Auto Service World
News   July 28, 2022   by Adam Malik

Here’s who should do your quality control checks


Image credit: Depositphotos.com

After a technician finishes work on a vehicle, it doesn’t make sense for them to check their own work and to ensure the vehicle is ready to get back in the hands of the customer, according to automotive repair experts.

In a pair of sessions at the Midwest Auto Care Alliance’s Vision Hi-Tech Training & Expo in Kansas City in March, the topic of quality control came up. And speakers from both agreed that the same person working on the car shouldn’t be the one doing the final quality check.

So who should check? Chris Cloutier, founder of autotext.me and co-owner of Golden Rule Auto Care, noted that he knows owners who do checks. In some places, it’s the service advisor. Some shops, he observed, will even hire a person strictly to do quality control.

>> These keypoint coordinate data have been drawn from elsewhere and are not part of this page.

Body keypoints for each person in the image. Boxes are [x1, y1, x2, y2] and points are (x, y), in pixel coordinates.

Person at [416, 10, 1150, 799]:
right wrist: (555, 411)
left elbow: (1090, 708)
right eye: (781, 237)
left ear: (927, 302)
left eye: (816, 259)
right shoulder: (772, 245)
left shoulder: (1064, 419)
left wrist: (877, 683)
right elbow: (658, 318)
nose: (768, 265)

The point is, Cloutier stressed during his session Managing Change in Your Shop, that someone should be making sure everything is right with the vehicle before the customer gets in and finds something wrong.

In the session Delivery: Reselling the Value of the Repair, Clint White, a service advisor coach & shop consultant with CWI, said he prefers to have his service advisors do quality control checks. He understands the pushback from shop owners who say they pay their advisors to be on the counter.

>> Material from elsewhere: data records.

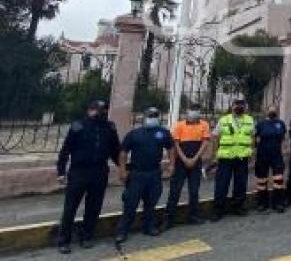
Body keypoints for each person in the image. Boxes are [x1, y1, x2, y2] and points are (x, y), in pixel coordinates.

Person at [56, 100, 121, 254]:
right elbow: (65, 150)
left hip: (99, 172)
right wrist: (61, 171)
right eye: (97, 110)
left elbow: (115, 151)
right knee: (70, 207)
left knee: (93, 208)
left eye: (103, 110)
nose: (100, 113)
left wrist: (124, 168)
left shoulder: (109, 128)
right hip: (79, 172)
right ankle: (64, 240)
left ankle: (87, 236)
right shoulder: (78, 126)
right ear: (89, 110)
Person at [115, 107, 174, 244]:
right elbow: (123, 152)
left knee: (151, 203)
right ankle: (122, 232)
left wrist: (171, 165)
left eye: (154, 115)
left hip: (154, 173)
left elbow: (171, 148)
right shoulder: (134, 134)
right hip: (137, 174)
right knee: (130, 204)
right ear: (144, 117)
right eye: (149, 115)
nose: (152, 117)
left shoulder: (163, 133)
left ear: (158, 117)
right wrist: (122, 170)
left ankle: (149, 227)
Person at [164, 103, 210, 228]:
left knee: (194, 191)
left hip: (196, 162)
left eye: (196, 110)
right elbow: (176, 144)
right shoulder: (179, 125)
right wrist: (184, 159)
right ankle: (169, 219)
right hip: (180, 163)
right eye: (192, 110)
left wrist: (194, 159)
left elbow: (205, 143)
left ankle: (193, 216)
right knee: (175, 191)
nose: (194, 112)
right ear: (186, 111)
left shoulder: (204, 125)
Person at [210, 98, 255, 221]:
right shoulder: (224, 120)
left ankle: (238, 207)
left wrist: (251, 152)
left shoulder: (249, 120)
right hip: (225, 157)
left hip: (242, 157)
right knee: (221, 184)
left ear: (245, 107)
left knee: (240, 183)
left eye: (242, 104)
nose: (239, 106)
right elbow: (215, 137)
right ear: (232, 106)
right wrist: (215, 155)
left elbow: (252, 137)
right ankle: (218, 210)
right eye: (237, 104)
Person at [254, 104, 287, 213]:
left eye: (274, 109)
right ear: (266, 111)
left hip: (276, 155)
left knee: (278, 179)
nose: (272, 111)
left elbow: (283, 138)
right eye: (270, 109)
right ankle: (262, 204)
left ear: (277, 111)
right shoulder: (260, 124)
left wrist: (284, 150)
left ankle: (278, 203)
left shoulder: (280, 124)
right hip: (262, 155)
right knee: (261, 180)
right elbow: (255, 139)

“I know you do,” he acknowledged. “How about you give your customer a better experience?”

By that he meant making sure everything is in order and clean in the vehicle and the best way to do that is by having a second set of eyes take a look, even if they don’t have they’re not technicians.

“They’re not morons either,” he said.

A service advisor can easily check that the oil cap is there, that the battery doesn’t look like “Chia Pet,” that the car starts and sound good, that the right lights come up and there’s not message on the driver information centre that there’s an oil change due.

“Listen [after starting it]. Hear anything weird?” he noted as a key question. “Did I ask you to diagnose it? No. Have a moment with the car. Look at the current miles, look at the oil change sticker on there. Take a picture of the entire IPC (instrument panel cluster).”

That said, Craig O’Neill, vice president of training at autotext.me and who presented alongside Cloutier, if there’s something technical that needs a check, another technician should do that part.)

“Technical quality control, I agree, always by a different technician,” he said.